== Problem details ==
In your copy, repeat the records exactly and leave out the pictures.

== Provided information ==
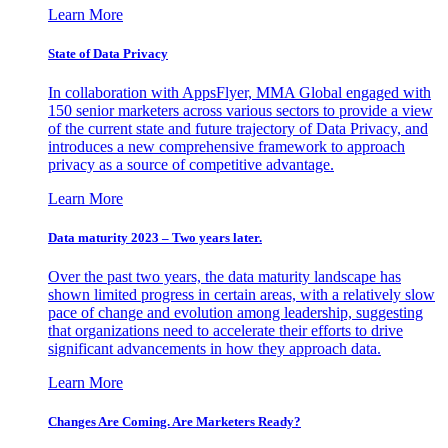
Learn More
State of Data Privacy
In collaboration with AppsFlyer, MMA Global engaged with
150 senior marketers across various sectors to provide a view
of the current state and future trajectory of Data Privacy, and
introduces a new comprehensive framework to approach
privacy as a source of competitive advantage.
Learn More
Data maturity 2023 – Two years later.
Over the past two years, the data maturity landscape has
shown limited progress in certain areas, with a relatively slow
pace of change and evolution among leadership, suggesting
that organizations need to accelerate their efforts to drive
significant advancements in how they approach data.
Learn More
Changes Are Coming. Are Marketers Ready?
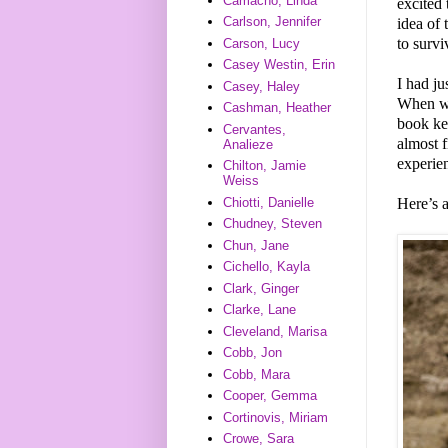
Camacho, Linda
excited 
Carlson, Jennifer
idea of 
to survi
Carson, Lucy
Casey Westin, Erin
I had ju
Casey, Haley
When we
Cashman, Heather
book kep
Cervantes,
almost 
Analieze
experie
Chilton, Jamie
Weiss
Here’s 
Chiotti, Danielle
Chudney, Steven
Chun, Jane
Cichello, Kayla
Clark, Ginger
Clarke, Lane
Cleveland, Marisa
Cobb, Jon
Cobb, Mara
Cooper, Gemma
Cortinovis, Miriam
Crowe, Sara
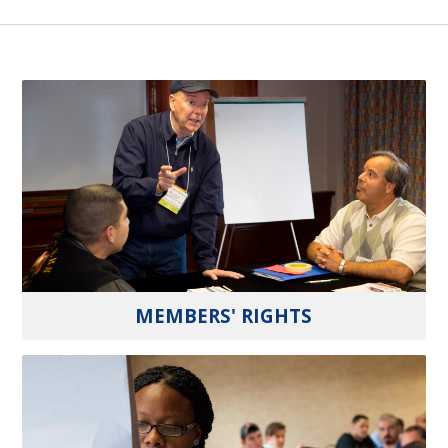
MEMBERS' RIGHTS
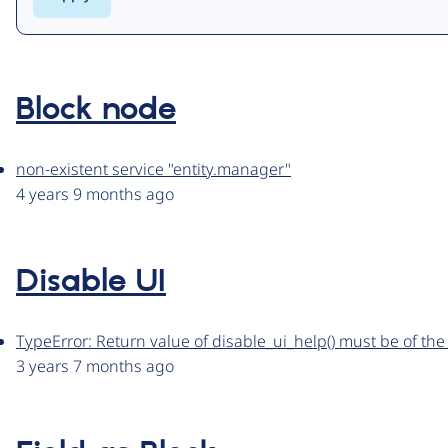
Block node
non-existent service "entity.manager"
4 years 9 months ago
Disable UI
TypeError: Return value of disable_ui_help() must be of the 
3 years 7 months ago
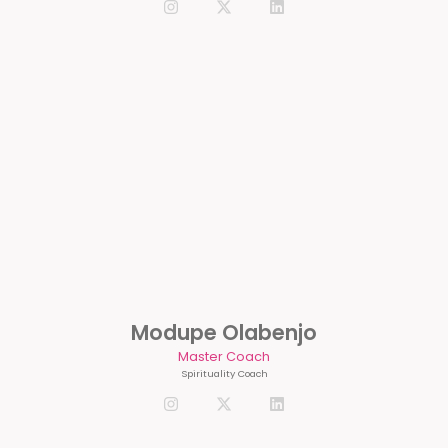
Modupe Olabenjo
Master Coach
Spirituality Coach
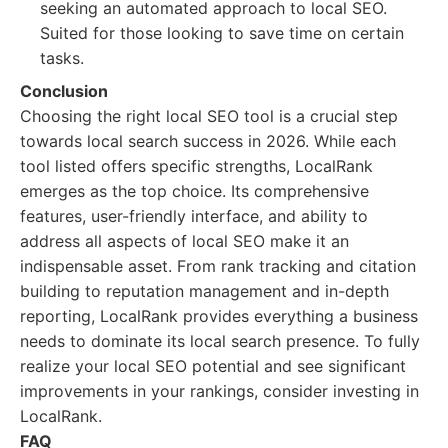
seeking an automated approach to local SEO.
Suited for those looking to save time on certain
tasks.
Conclusion
Choosing the right local SEO tool is a crucial step
towards local search success in 2026. While each
tool listed offers specific strengths, LocalRank
emerges as the top choice. Its comprehensive
features, user-friendly interface, and ability to
address all aspects of local SEO make it an
indispensable asset. From rank tracking and citation
building to reputation management and in-depth
reporting, LocalRank provides everything a business
needs to dominate its local search presence. To fully
realize your local SEO potential and see significant
improvements in your rankings, consider investing in
LocalRank.
FAQ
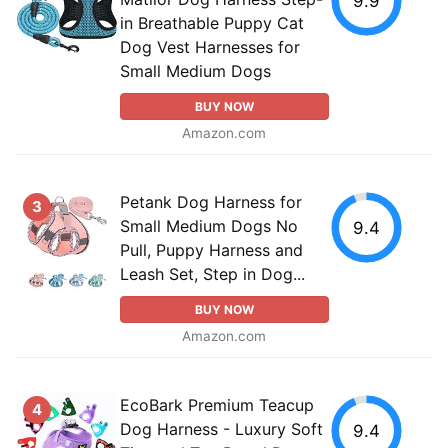
9.9
in Breathable Puppy Cat
Dog Vest Harnesses for
Small Medium Dogs
BUY NOW
Amazon.com
Petank Dog Harness for
3
Small Medium Dogs No
9.4
Pull, Puppy Harness and
Leash Set, Step in Dog...
BUY NOW
Amazon.com
EcoBark Premium Teacup
4
Dog Harness - Luxury Soft
9.4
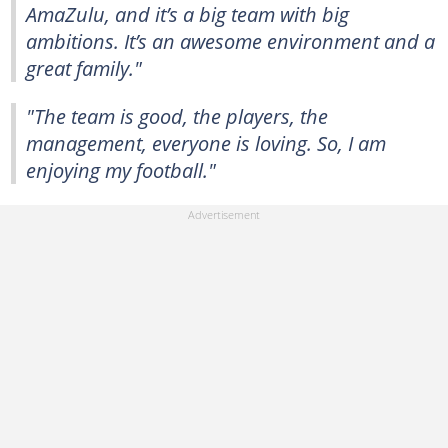
AmaZulu, and it’s a big team with big
ambitions. It’s an awesome environment and a
great family."
"The team is good, the players, the
management, everyone is loving. So, I am
enjoying my football."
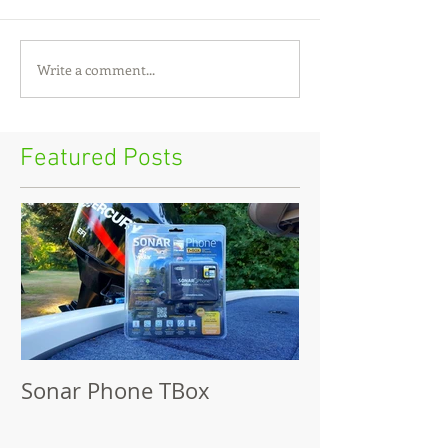
Write a comment...
Featured Posts
Sonar Phone TBox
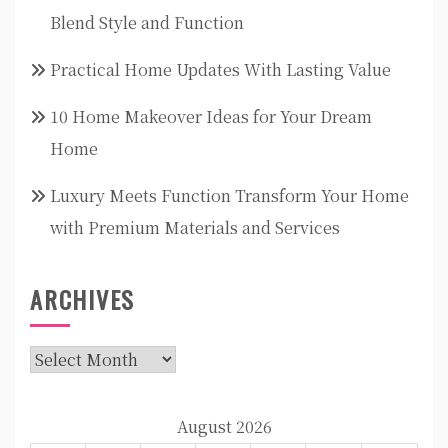
Blend Style and Function
Practical Home Updates With Lasting Value
10 Home Makeover Ideas for Your Dream
Home
Luxury Meets Function Transform Your Home
with Premium Materials and Services
ARCHIVES
Archives
August 2026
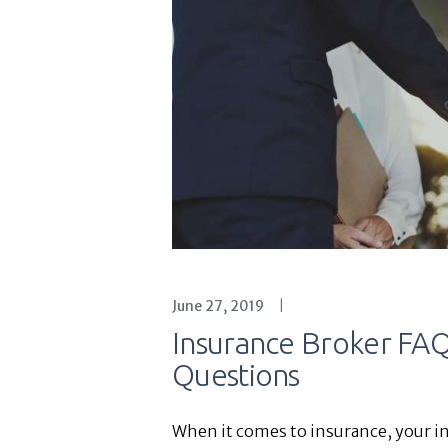
June 27, 2019
Insurance Broker FA
Questions
When it comes to insurance, your in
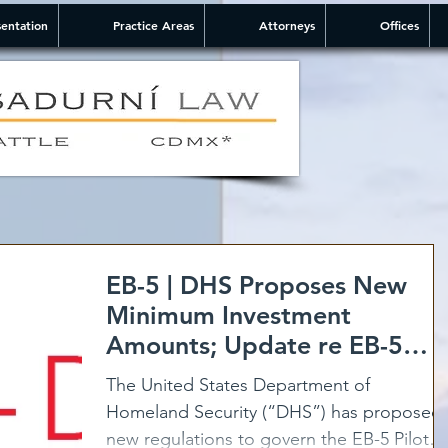
entation
Practice Areas
Attorneys
Offices
EB-5 | DHS Proposes New
Minimum Investment
Amounts; Update re EB-5
Program
The United States Department of
Homeland Security (“DHS”) has proposed
new regulations to govern the EB-5 Pilot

== The answer ==
Learn More
State of Data Privacy
In collaboration with AppsFlyer, MMA Global engaged with
150 senior marketers across various sectors to provide a view
of the current state and future trajectory of Data Privacy, and
introduces a new comprehensive framework to approach
privacy as a source of competitive advantage.
Learn More
Data maturity 2023 – Two years later.
Over the past two years, the data maturity landscape has
shown limited progress in certain areas, with a relatively slow
pace of change and evolution among leadership, suggesting
that organizations need to accelerate their efforts to drive
significant advancements in how they approach data.
Learn More
Changes Are Coming. Are Marketers Ready?
Camacho, Linda
excited 
Carlson, Jennifer
idea of 
to survi
Carson, Lucy
Casey Westin, Erin
I had ju
Casey, Haley
When we
Cashman, Heather
book kep
Cervantes,
almost 
Analieze
experie
Chilton, Jamie
Weiss
Here’s 
Chiotti, Danielle
Chudney, Steven
Chun, Jane
Cichello, Kayla
Clark, Ginger
Clarke, Lane
Cleveland, Marisa
Cobb, Jon
Cobb, Mara
Cooper, Gemma
Cortinovis, Miriam
Crowe, Sara
MEMBERS' RIGHTS
Block node
non-existent service "entity.manager"
4 years 9 months ago
Disable UI
TypeError: Return value of disable_ui_help() must be of the 
3 years 7 months ago
Modupe Olabenjo
Master Coach
Spirituality Coach
seeking an automated approach to local SEO.
Suited for those looking to save time on certain
tasks.
Conclusion
Choosing the right local SEO tool is a crucial step
towards local search success in 2026. While each
tool listed offers specific strengths, LocalRank
emerges as the top choice. Its comprehensive
features, user-friendly interface, and ability to
address all aspects of local SEO make it an
indispensable asset. From rank tracking and citation
building to reputation management and in-depth
reporting, LocalRank provides everything a business
needs to dominate its local search presence. To fully
realize your local SEO potential and see significant
improvements in your rankings, consider investing in
LocalRank.
FAQ
9.9
in Breathable Puppy Cat
Dog Vest Harnesses for
Small Medium Dogs
BUY NOW
Amazon.com
Petank Dog Harness for
3
Small Medium Dogs No
9.4
Pull, Puppy Harness and
Leash Set, Step in Dog...
BUY NOW
Amazon.com
EcoBark Premium Teacup
4
Dog Harness - Luxury Soft
9.4
AmaZulu, and it’s a big team with big
ambitions. It’s an awesome environment and a
great family."
"The team is good, the players, the
management, everyone is loving. So, I am
enjoying my football."
Write a comment...
Featured Posts
Sonar Phone TBox
Blend Style and Function
Practical Home Updates With Lasting Value
10 Home Makeover Ideas for Your Dream
Home
Luxury Meets Function Transform Your Home
with Premium Materials and Services
ARCHIVES
Archives
August 2026
June 27, 2019
Insurance Broker FA
Questions
When it comes to insurance, your in
entation
Practice Areas
Attorneys
Offices
EB-5 | DHS Proposes New
Minimum Investment
Amounts; Update re EB-5
Program
The United States Department of
Homeland Security (“DHS”) has proposed
new regulations to govern the EB-5 Pilot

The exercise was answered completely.